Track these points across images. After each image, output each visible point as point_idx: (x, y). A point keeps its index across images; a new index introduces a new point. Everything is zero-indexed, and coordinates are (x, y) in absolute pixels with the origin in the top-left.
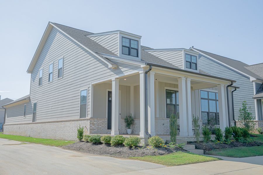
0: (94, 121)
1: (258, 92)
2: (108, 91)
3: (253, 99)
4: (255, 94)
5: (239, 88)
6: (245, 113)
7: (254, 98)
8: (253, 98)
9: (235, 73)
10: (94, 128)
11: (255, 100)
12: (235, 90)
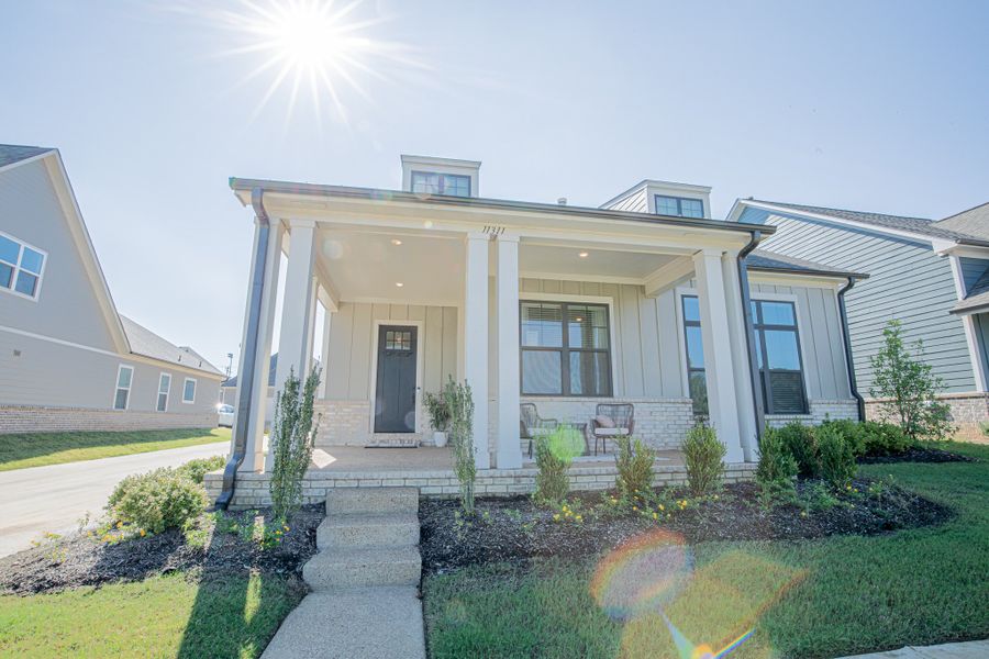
0: (327, 410)
1: (972, 289)
2: (381, 326)
3: (955, 316)
4: (960, 299)
5: (866, 276)
6: (899, 366)
7: (957, 312)
8: (952, 313)
9: (879, 240)
10: (328, 429)
11: (966, 320)
12: (850, 286)
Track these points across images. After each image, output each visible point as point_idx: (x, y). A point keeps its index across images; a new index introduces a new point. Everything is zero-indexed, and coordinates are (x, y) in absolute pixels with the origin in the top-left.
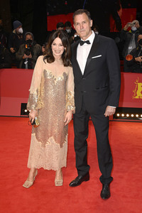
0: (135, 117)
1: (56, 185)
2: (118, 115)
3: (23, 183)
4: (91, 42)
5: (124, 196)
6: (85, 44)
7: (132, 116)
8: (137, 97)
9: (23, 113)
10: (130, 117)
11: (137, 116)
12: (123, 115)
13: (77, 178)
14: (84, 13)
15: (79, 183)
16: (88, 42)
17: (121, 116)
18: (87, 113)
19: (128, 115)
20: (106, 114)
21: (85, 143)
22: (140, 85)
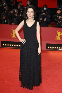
0: (56, 49)
2: (49, 47)
8: (58, 39)
11: (57, 48)
12: (51, 48)
17: (50, 48)
19: (53, 48)
22: (59, 33)
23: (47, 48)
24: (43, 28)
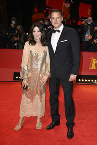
1: (37, 128)
2: (80, 80)
3: (14, 127)
4: (61, 31)
5: (84, 136)
6: (57, 32)
7: (89, 81)
8: (92, 68)
9: (15, 79)
10: (88, 82)
11: (92, 81)
12: (83, 80)
13: (52, 123)
14: (58, 12)
15: (53, 127)
16: (59, 31)
18: (58, 79)
19: (86, 80)
20: (70, 80)
21: (57, 100)
22: (94, 60)
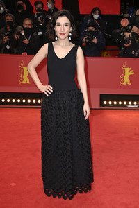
0: (123, 105)
2: (105, 103)
7: (120, 103)
10: (118, 105)
11: (125, 103)
17: (108, 104)
19: (115, 103)
22: (127, 70)
23: (102, 104)
24: (90, 59)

DIRECTIONS — Output the material above exactly as written and drop any images it holds.

EXERCISE OUTPUT —
Track these points across images. After each image, output each visible point as point_idx: (x, y). A point keeps its index across images; a new index introduces a new point. Everything is zero-indexed, and coordinates are (x, y) in absolute pixels with the origin in the top-left.
0: (94, 121)
1: (258, 92)
2: (108, 91)
3: (253, 99)
4: (255, 94)
5: (239, 88)
6: (245, 113)
7: (254, 98)
8: (253, 98)
9: (235, 73)
10: (94, 128)
11: (255, 100)
12: (235, 90)
0: (327, 410)
1: (972, 289)
2: (381, 326)
3: (955, 316)
4: (960, 299)
5: (866, 276)
6: (899, 366)
7: (957, 312)
8: (952, 313)
9: (879, 240)
10: (328, 429)
11: (966, 320)
12: (850, 286)
Track these points across images. After each image, output each visible point as point_idx: (x, y). A point keeps its index across images; a new index introduces a new point. Everything is zero-indexed, and coordinates are (x, y) in absolute pixels with the origin in the top-left.
0: (135, 117)
1: (56, 185)
2: (118, 115)
3: (23, 183)
4: (91, 42)
5: (124, 196)
6: (85, 44)
7: (132, 116)
8: (137, 97)
9: (23, 113)
10: (130, 117)
11: (137, 116)
12: (123, 115)
13: (77, 178)
14: (84, 13)
15: (79, 183)
16: (88, 42)
17: (121, 116)
18: (87, 113)
19: (128, 115)
20: (106, 114)
21: (85, 143)
22: (140, 85)
0: (56, 49)
2: (49, 47)
8: (58, 39)
11: (57, 48)
12: (51, 48)
17: (50, 48)
19: (53, 48)
22: (59, 33)
23: (47, 48)
24: (43, 28)
1: (37, 128)
2: (80, 80)
3: (14, 127)
4: (61, 31)
5: (84, 136)
6: (57, 32)
7: (89, 81)
8: (92, 68)
9: (15, 79)
10: (88, 82)
11: (92, 81)
12: (83, 80)
13: (52, 123)
14: (58, 12)
15: (53, 127)
16: (59, 31)
18: (58, 79)
19: (86, 80)
20: (70, 80)
21: (57, 100)
22: (94, 60)
0: (123, 105)
2: (105, 103)
7: (120, 103)
10: (118, 105)
11: (125, 103)
17: (108, 104)
19: (115, 103)
22: (127, 70)
23: (102, 104)
24: (90, 59)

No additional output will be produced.